▸ **Extracted records**:
########################################
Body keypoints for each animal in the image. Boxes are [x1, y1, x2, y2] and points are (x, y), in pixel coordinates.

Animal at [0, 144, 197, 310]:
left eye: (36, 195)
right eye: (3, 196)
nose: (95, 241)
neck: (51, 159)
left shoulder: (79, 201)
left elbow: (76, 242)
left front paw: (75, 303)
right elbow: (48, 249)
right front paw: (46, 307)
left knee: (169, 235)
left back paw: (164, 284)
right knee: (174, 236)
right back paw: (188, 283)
########################################
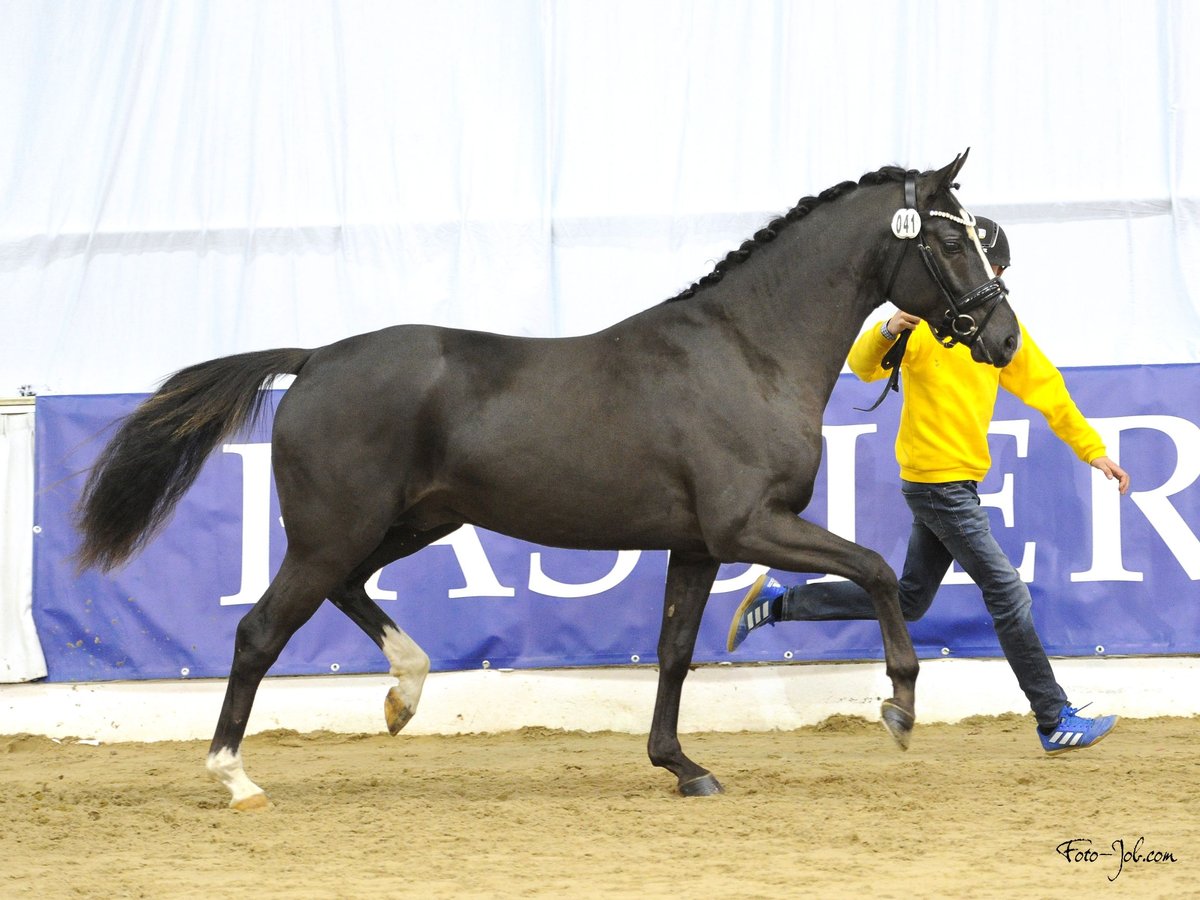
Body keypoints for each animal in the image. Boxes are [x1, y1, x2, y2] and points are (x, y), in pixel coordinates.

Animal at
########################################
▸ **What you have to do**: Wherever the string "right" shows up in a line above, tally that line, and answer with the final number alone.

▸ **Exercise answer**: 5